Grausiger sind am Ort des möglichen Verbrechens nur noch die Schokoriegel im Regal, Duplos, wie man an der Form erkennt. Unvermeidlich muss der Betrachter daran denken, dass diese Kinderriegel als Lockmittel bei Pascals Entführung eine Rolle gespielt haben könnten.

In keiner von Demands Fotomodellwelten tauchen Menschen oder Schriftzeichen auf. Trotzdem oder gerade deshalb lassen sich Demands Bilder wie ein Buch über menschliche Schicksale lesen.

Das ist nicht der einzige Gegensatz, den Demand mit seiner Kunst fixiert. In seinen Bildern kontrastiert er die unendliche Mühe und Kleinteiligkeit des Modellbaus mit der sekundenschnellen fotografischen Ablichtung. Oder man denke an die Welten, die gemeinhin zwischen der Bastelei des Kindes mit Schere und Papier und der technisierten Hochglanzfotografie liegen: Demand gelingt es mit seinen Arbeiten, sie so mühelos wie überraschend zu vereinen.

Vielleicht werden diese Aspekte im Werk von Thomas Demand einmal sehr viel wichtiger sein, als die analytische Schärfe seiner Medienkritik.

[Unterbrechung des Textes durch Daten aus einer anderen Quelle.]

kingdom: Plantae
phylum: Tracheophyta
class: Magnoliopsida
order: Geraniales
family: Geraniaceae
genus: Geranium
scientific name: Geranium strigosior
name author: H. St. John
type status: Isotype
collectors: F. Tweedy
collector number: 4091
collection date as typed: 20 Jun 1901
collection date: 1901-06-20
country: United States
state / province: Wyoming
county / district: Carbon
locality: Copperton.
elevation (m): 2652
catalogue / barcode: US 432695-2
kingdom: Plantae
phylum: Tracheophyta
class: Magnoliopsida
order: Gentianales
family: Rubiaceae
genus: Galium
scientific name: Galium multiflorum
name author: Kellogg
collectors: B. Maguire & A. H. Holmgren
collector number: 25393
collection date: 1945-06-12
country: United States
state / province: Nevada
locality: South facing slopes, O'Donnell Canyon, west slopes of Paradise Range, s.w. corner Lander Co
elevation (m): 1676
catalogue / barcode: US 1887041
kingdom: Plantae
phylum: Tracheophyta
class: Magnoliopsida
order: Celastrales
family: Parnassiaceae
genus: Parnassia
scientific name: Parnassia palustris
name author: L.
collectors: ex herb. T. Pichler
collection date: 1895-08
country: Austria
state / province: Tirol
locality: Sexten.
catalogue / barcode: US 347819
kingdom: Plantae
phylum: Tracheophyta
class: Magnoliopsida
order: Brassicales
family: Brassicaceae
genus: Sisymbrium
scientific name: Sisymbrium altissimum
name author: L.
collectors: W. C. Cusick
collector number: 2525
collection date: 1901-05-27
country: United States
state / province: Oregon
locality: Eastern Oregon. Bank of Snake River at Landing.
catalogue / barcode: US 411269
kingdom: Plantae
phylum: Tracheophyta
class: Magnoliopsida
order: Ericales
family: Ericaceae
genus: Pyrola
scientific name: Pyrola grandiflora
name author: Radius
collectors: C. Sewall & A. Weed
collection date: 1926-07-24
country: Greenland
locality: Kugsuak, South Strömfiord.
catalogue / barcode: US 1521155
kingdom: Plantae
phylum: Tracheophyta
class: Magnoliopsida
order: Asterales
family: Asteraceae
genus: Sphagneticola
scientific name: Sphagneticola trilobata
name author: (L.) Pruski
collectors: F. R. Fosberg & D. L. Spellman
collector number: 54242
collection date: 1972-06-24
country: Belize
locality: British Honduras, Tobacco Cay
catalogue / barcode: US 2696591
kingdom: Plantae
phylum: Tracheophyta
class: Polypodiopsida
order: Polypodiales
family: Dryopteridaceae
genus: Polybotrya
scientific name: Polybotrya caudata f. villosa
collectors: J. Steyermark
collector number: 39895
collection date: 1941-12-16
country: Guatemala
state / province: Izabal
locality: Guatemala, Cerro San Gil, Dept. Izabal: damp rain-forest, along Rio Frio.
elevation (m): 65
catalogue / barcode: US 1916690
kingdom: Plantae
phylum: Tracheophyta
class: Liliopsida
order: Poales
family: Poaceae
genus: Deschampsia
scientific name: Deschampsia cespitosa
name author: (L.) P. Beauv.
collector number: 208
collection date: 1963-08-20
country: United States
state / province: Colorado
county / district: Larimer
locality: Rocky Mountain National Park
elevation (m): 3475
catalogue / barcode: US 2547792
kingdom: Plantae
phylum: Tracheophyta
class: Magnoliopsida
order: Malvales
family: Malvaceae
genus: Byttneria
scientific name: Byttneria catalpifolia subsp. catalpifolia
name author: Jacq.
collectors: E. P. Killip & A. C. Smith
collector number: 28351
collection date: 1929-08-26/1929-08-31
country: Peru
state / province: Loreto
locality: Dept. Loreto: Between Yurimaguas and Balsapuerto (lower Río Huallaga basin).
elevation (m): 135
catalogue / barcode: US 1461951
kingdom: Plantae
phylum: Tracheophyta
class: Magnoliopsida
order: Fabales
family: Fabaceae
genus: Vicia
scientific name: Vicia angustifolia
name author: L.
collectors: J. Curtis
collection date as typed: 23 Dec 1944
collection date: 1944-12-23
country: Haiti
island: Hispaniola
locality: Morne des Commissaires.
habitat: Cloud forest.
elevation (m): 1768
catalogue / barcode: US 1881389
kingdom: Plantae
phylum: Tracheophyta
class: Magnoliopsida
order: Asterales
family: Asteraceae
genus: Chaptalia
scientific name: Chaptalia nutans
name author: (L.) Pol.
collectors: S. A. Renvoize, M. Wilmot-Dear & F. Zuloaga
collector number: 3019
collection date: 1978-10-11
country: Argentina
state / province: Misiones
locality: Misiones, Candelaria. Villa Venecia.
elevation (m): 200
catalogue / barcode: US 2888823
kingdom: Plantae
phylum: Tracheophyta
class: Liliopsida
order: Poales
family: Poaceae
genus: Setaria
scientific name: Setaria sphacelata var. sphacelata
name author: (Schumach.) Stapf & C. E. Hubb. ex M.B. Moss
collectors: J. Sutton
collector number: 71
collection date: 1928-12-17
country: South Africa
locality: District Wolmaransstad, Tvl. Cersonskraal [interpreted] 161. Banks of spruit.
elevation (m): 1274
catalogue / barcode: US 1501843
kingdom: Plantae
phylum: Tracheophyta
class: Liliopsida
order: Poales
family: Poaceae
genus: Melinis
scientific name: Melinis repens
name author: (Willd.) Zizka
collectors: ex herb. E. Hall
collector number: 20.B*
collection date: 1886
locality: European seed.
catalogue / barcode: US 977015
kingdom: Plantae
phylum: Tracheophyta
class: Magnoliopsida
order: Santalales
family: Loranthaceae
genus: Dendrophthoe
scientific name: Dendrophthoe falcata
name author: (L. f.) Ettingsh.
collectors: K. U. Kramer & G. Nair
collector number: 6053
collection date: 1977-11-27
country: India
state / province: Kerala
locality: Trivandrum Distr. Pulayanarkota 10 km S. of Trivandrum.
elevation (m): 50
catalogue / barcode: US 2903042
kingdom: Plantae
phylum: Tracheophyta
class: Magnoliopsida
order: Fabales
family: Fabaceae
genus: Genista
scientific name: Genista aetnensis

Denn es ist absehbar, dass sich der Schauder des Wirklichen, der uns, die wir die Geschichten hinter den Bildern kennen, noch befällt, sich einmal ganz verflüchtigt haben wird. Und wird sich dann Demands Kunst, die jetzt wie keine andere auf der Höhe der Zeit ist, vielleicht als Papiertiger erweisen, dessen Klaue nicht reißt?